The Gravity bridge is undergoing an audit by Informal Systems. It will then be up to ATOM holders to interpret the results of the code audit and weigh implementation risks in another governance proposal before deployment. Fundamentally, the design of the Gravity Bridge means that its security is directly represented by the security of the validator set on Cosmos Hub.
Gravity Bridge slashing conditions closely mirror the slashing conditions which validators are already subject to.
- Uptime: Validators on Cosmos currently must keep their validator software running at all times, or risk slashing. Gravity adds an additional binary which must be run, which is low in difficulty.
- Equivocation: Validators on Cosmos are subject to slashing if they sign two blocks at the same height. It is possible for this to happen through accidental misconfiguration. Gravity adds an additional item which must not be signed, which are the fraudulent bridge transactions that never existed on Cosmos. It is not possible for this to happen by accident, so this slashing condition is much less of a risk than the Hub’s existing slashing conditions.
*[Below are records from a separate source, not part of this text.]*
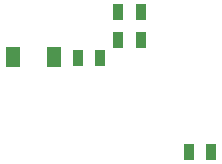
<source format=gbr>
%TF.GenerationSoftware,KiCad,Pcbnew,7.0.7-7.0.7~ubuntu23.04.1*%
%TF.CreationDate,2023-09-17T09:29:20+00:00*%
%TF.ProjectId,I2CHUB01,49324348-5542-4303-912e-6b696361645f,rev?*%
%TF.SameCoordinates,Original*%
%TF.FileFunction,Paste,Bot*%
%TF.FilePolarity,Positive*%
%FSLAX46Y46*%
G04 Gerber Fmt 4.6, Leading zero omitted, Abs format (unit mm)*
G04 Created by KiCad (PCBNEW 7.0.7-7.0.7~ubuntu23.04.1) date 2023-09-17 09:29:20*
%MOMM*%
%LPD*%
G01*
G04 APERTURE LIST*
%ADD10R,0.889000X1.397000*%
%ADD11R,1.300480X1.699260*%
G04 APERTURE END LIST*
D10*
%TO.C,C1*%
X7683500Y24320500D03*
X9588500Y24320500D03*
%TD*%
%TO.C,C2*%
X17081500Y16383000D03*
X18986500Y16383000D03*
%TD*%
D11*
%TO.C,D1*%
X2186940Y24384000D03*
X5687060Y24384000D03*
%TD*%
D10*
%TO.C,R1*%
X11112500Y28194000D03*
X13017500Y28194000D03*
%TD*%
%TO.C,R2*%
X11112500Y25844500D03*
X13017500Y25844500D03*
%TD*%
M02*

</source>
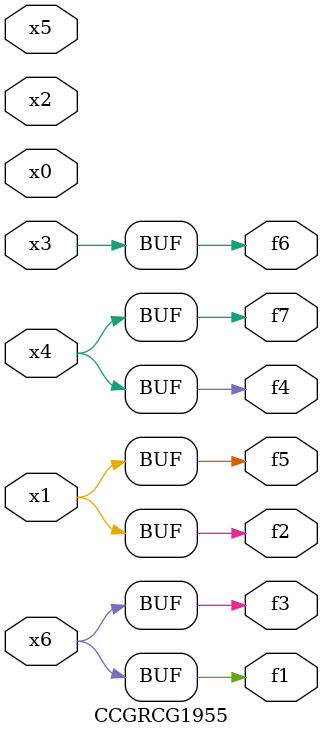
<source format=v>
module CCGRCG1955(
	input x0, x1, x2, x3, x4, x5, x6,
	output f1, f2, f3, f4, f5, f6, f7
);
	assign f1 = x6;
	assign f2 = x1;
	assign f3 = x6;
	assign f4 = x4;
	assign f5 = x1;
	assign f6 = x3;
	assign f7 = x4;
endmodule

</source>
The original vision for Peggy outlined in the Cosmos whitepaper is a ‘peg-zone’, meaning a Cosmos blockchain that exists for the sole purpose of running the bridge to Ethereum. All tokens would then be moved to other more general purpose Cosmos chains via IBC.
This design is heavily reliant on IBC, not only for moving Ethereum tokens to where they will be used, but also to handle the stake for bridge operations. The validator set operating the bridge must have at least as much at stake as the value in the bridge. In the Peggy concept this would require some shared security system built on top of IBC.
Gravity is a simplified design for a bridge that relies directly on the stake of the Cosmos chain running the bridge. Bridges like IBC and Gravity are complex on their own, so by taking this strategy IBC and Gravity remain as distinct bridges operating on the same chain, rather than being tightly connected systems.
This is easier to both design and debug, and is ideal for high-value chains like the Hub.